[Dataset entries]
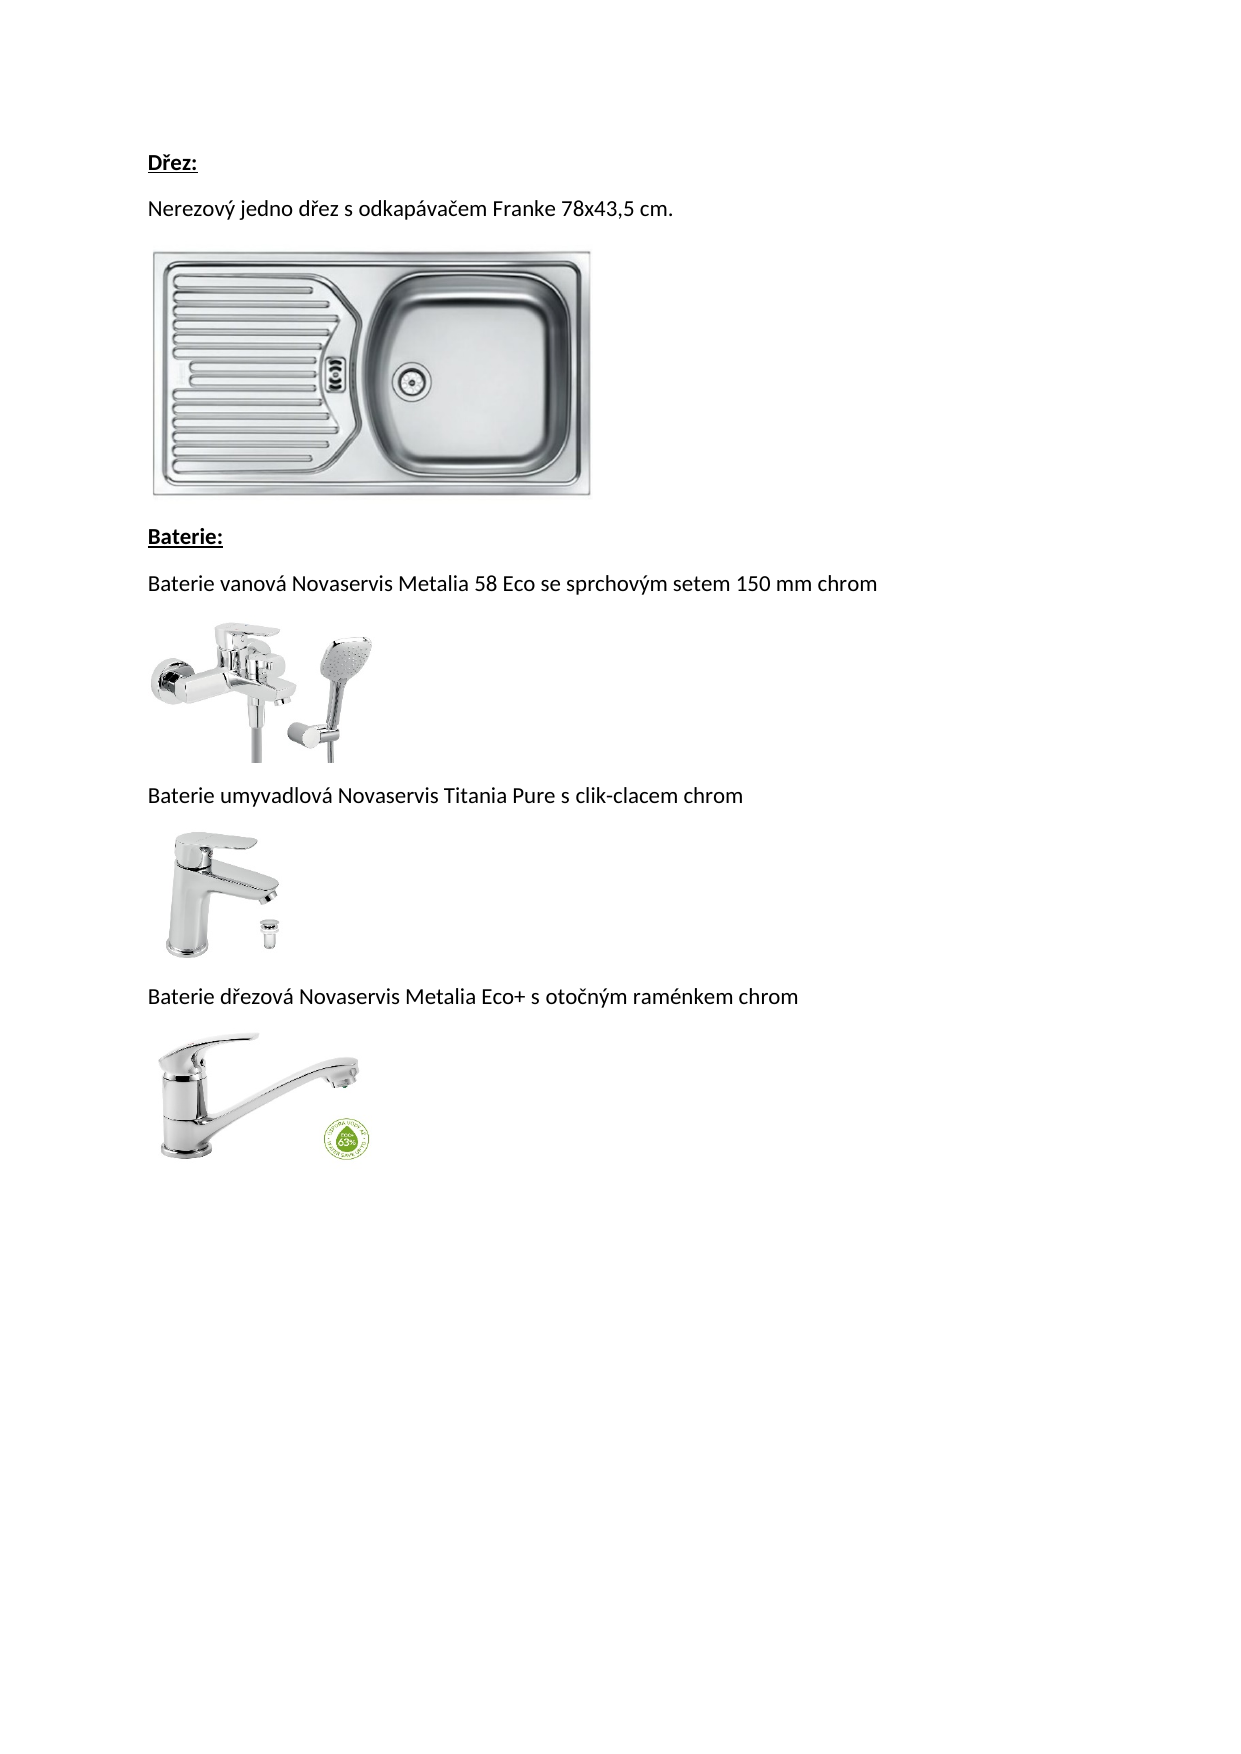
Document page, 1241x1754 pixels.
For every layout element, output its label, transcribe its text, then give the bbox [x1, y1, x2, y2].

text Baterie dřezová Novaservis Metalia Eco+ s otočným raménkem chrom [148, 982, 1093, 1010]
text Baterie vanová Novaservis Metalia 58 Eco se sprchovým setem 150 mm chrom [148, 569, 1093, 597]
text Nerezový jedno dřez s odkapávačem Franke 78x43,5 cm. [148, 194, 1093, 222]
text Baterie umyvadlová Novaservis Titania Pure s clik-clacem chrom [148, 781, 1093, 809]
text Baterie: [148, 522, 1093, 550]
text Dřez: [148, 148, 1093, 176]
picture [147, 828, 292, 964]
picture [152, 241, 593, 504]
picture [147, 1028, 374, 1170]
picture [147, 615, 388, 763]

▸ **Problem to solve**: Only the lines from the one that contains "For every layout" to the end of the data should be output, exactly as they appear.

▸ **Task response**:
For every layout element, output its label, transcribe its text, then give the bbox [x1, y1, x2, y2].

text Baterie dřezová Novaservis Metalia Eco+ s otočným raménkem chrom [148, 982, 1093, 1010]
text Baterie vanová Novaservis Metalia 58 Eco se sprchovým setem 150 mm chrom [148, 569, 1093, 597]
text Nerezový jedno dřez s odkapávačem Franke 78x43,5 cm. [148, 194, 1093, 222]
text Baterie umyvadlová Novaservis Titania Pure s clik-clacem chrom [148, 781, 1093, 809]
text Baterie: [148, 522, 1093, 550]
text Dřez: [148, 148, 1093, 176]
picture [147, 828, 292, 964]
picture [152, 241, 593, 504]
picture [147, 1028, 374, 1170]
picture [147, 615, 388, 763]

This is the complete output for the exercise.